A good warm-up gets kids moving, thinking about the game, and connected to each other. This 4-minute routine does all three without chewing up practice time.

Equipment needed: None. Whatever sport-specific equipment you already have.

How to run it:

  1. Group circle (1 minute): Kids stand in a circle. Everyone does 10 arm circles (forward and back), 10 high knees, 10 butt kicks. Call it out together. Creates rhythm and connection.
  2. Dynamic stretching (1.5 minutes): Lunge walks across the field or gym, inchworms, lateral lunges, high-knee skips. Hit the major muscle groups kids will use.
  3. Sport-specific touches (1 minute): Quick sport drill.
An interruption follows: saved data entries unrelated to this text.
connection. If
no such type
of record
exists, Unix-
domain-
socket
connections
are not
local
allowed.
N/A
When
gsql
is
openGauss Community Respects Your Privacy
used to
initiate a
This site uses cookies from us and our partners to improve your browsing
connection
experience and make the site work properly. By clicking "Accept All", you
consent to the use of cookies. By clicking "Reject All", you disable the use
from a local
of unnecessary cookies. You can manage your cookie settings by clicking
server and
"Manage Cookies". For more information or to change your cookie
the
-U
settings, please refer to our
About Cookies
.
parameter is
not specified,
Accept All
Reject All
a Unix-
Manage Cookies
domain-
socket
Volleyball kids do 5 minutes of partner passing. Soccer kids pass in pairs, 3 touches. Football kids do 5 routes. One touch per skill.
  4. Mental reset (0.5 minutes): Circle up, brief focus words. “Let’s execute.” “Play for each other.” Keep it short. One sentence max.

What to look for:

Kids should be energized but not gassed. If a kid looks exhausted, the warm-up was too hard. The movement should create conversation and energy, not silence and waiting. If kids are standing around between sections, the transitions are too slow.

Variation: For older teams (13-14), add a short competitive element. Partner passing where one pair wins gets first water break. This builds engagement without breaking the team unit.